I’m Dating Another Joel

I Lived it:

They say withdrawal is almost as hard as addiction. Well I would know. Because, as ashamed as I am to admit it, I’m off the wagon again:

 

I’m dating another Joel.

 

I started dating Joels when I was 18. No one would have expected it: I was my high school’s valedictorian, president of the National Honor Society, and had plenty of friends… So what was I doing with an introspective guitarist named Joel Morgan? Well, try growing up in a town full of boring Sams and unrefined Tims, and then maybe you’ll see where I was coming from. I thought this would be a fun, new adventure. Something exciting. I mean, after all, his family was religious, but he was not. I mean, wow. What a visionary. The relationship was like crack, in that it felt very good; the way crack might feel if you did some.

 

 

But things didn’t go well with Joel. He was a few years older, studying Poetry (??) at a liberal arts college. I only realized how toxic things were when on our one-year anniversary he showed up at my doorstep playing “Walk on the Wild Side” by Lou Reed. Had I really wasted a year of my life with this wild, unpredictable, brooding rebel of a man? Worried for my safety and tired of “that boy’s music”, my parents forced me to move home.

 

At this moment, I thought I could quit cold turkey. That without any Joels in sight, I would be cured. I even remember one morning when my parents went to work that I thought about texting barista/folk singer Joel Rogers, just once I swear, but I managed to fight the urge. But then I’d get cold sweats, sharp pains, and headaches, wondering how I’d feel if I were to just jump in my car and find someone to talk with about the Magnetic Fields. I gained 12 pounds.
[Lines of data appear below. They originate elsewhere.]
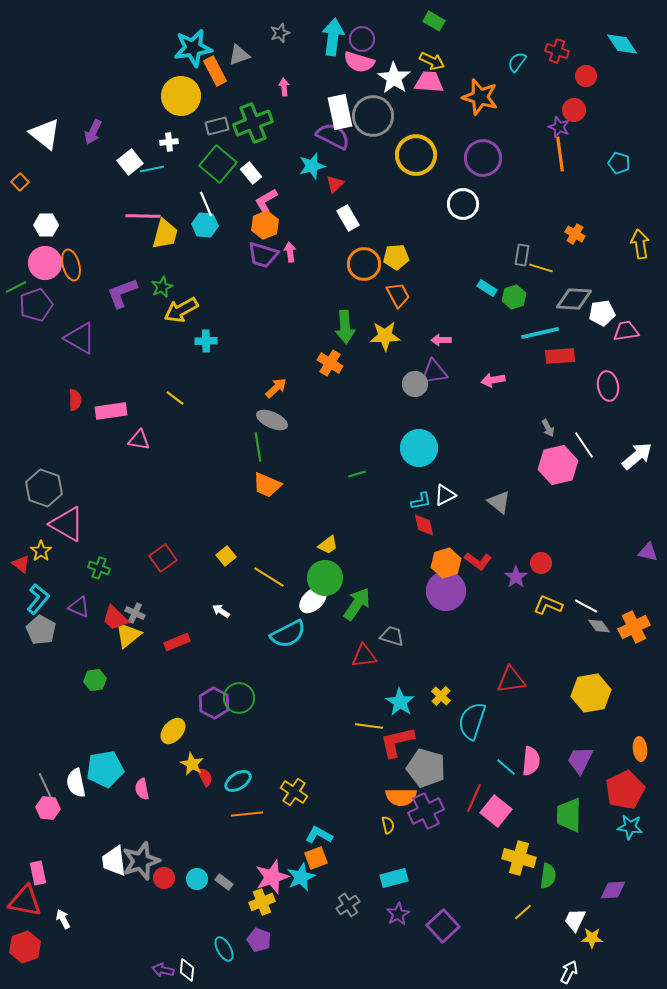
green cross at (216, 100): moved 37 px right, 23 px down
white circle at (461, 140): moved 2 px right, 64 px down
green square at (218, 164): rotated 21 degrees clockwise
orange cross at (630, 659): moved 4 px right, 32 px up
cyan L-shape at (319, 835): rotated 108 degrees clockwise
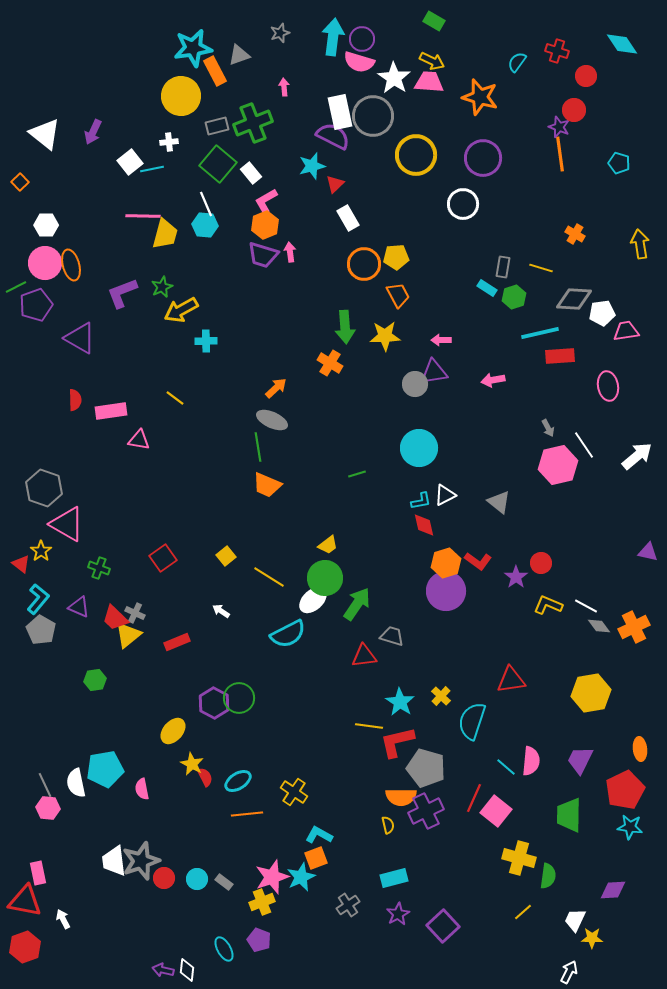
gray rectangle at (522, 255): moved 19 px left, 12 px down
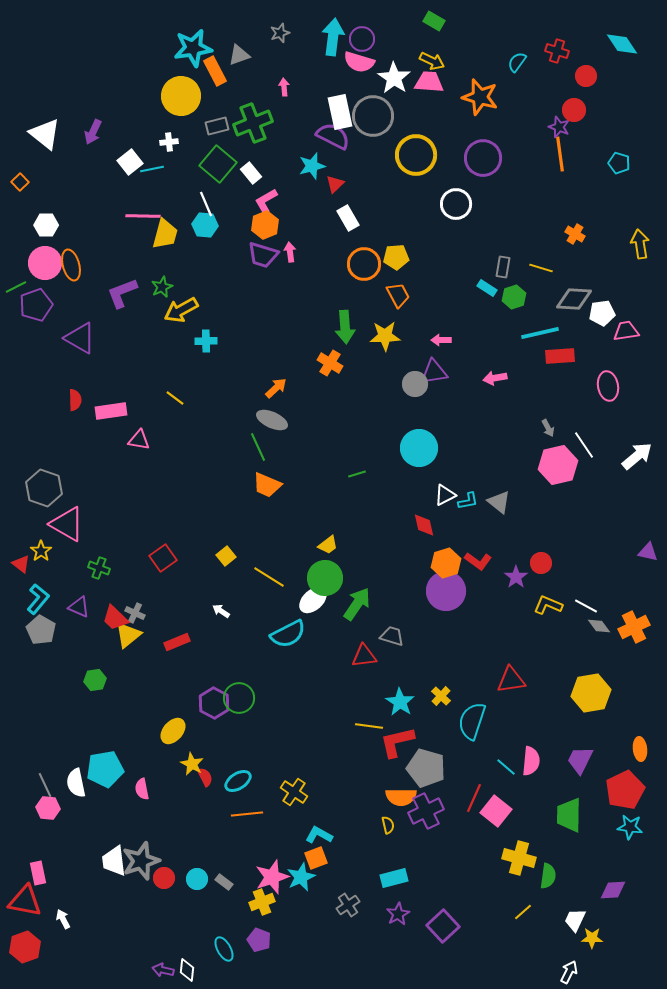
white circle at (463, 204): moved 7 px left
pink arrow at (493, 380): moved 2 px right, 2 px up
green line at (258, 447): rotated 16 degrees counterclockwise
cyan L-shape at (421, 501): moved 47 px right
That’s right, 12. And then, after just one month, at one birthday party on one rooftop, I met Joel Simmons, who worked at a Borders but wanted to become a jazz drummer and was “thinking about running for Senate or something”. This was my heroin—I liked it so, so much, as much as people who use heroin like heroin. It was that kind of like. The Joel kind. Wow.

 

And so I was back on the wagon: Every night I was out, fucked up on jazz, talking about what really happened on 9/11, and increasingly emotionally dependent on Joel’s 40% employee discount on non-fiction-only. When my friends asked where I was, I said, “party,” so they wouldn’t suspect anything; but really, I was trying out warming lube with Joel, who “can’t come without it and wouldn’t want to even try”. Who was I, even?

 

A year later, when I (barely) graduated, I started seeing a self-proclaimed addiction specialist—my new roommate, Gail. She had spent 11 years of her life on Joels: going to their poetry slams, helping them carry broken chairs home from garage sales, listening to their thoughts about UFOs. She asked me, “What do Joels do for you?” I thought about it: Joels dulled the pain.

 

 

For my own health, I quit Joel Simmons and began my detox program. I had to slowly wean off of Joels.

 

I started out slowly by dating some family-oriented Keiths and Ethans. Then I worked pretty hard and even got to some sensible Michaels and Jims. I was doing pretty well until I met Thomas Lawson. He seemed sweet, nice, and actually interesting—he was a sports statistician! He’d traveled the world! He was planning on becoming a sports doctor! We got to talking over some appetizers, and then he ordered a bottle of Chianti (what all Joels used to call “wine”). It was going perfectly. But when the bartender asked for his ID, though, I saw it: “Thomas” was actually Joel Thomas Lawson. And before I knew it, I was in a back alley, pinned up against the wall, thrusting my maverick opinions about Bob Dylan onto his hot, sweaty Joel-brain.

 

Joel Thomas and I have been on and off for several weeks. I have my bad days where I’ll hole up with him and a few Ramones vinyls-that-he-can’t-play-because-he-doesn’t-own-a-record-player. But then I’ll have my days where I completely reject his Facebook invites to underground concerts, and won’t go to a single independent bookstore he invites me to. And while I know I’m not perfect, the healing process isn’t about perfection. It’s about growth. And slowly, but surely, I’m learning that I don’t need a Joel to fix it.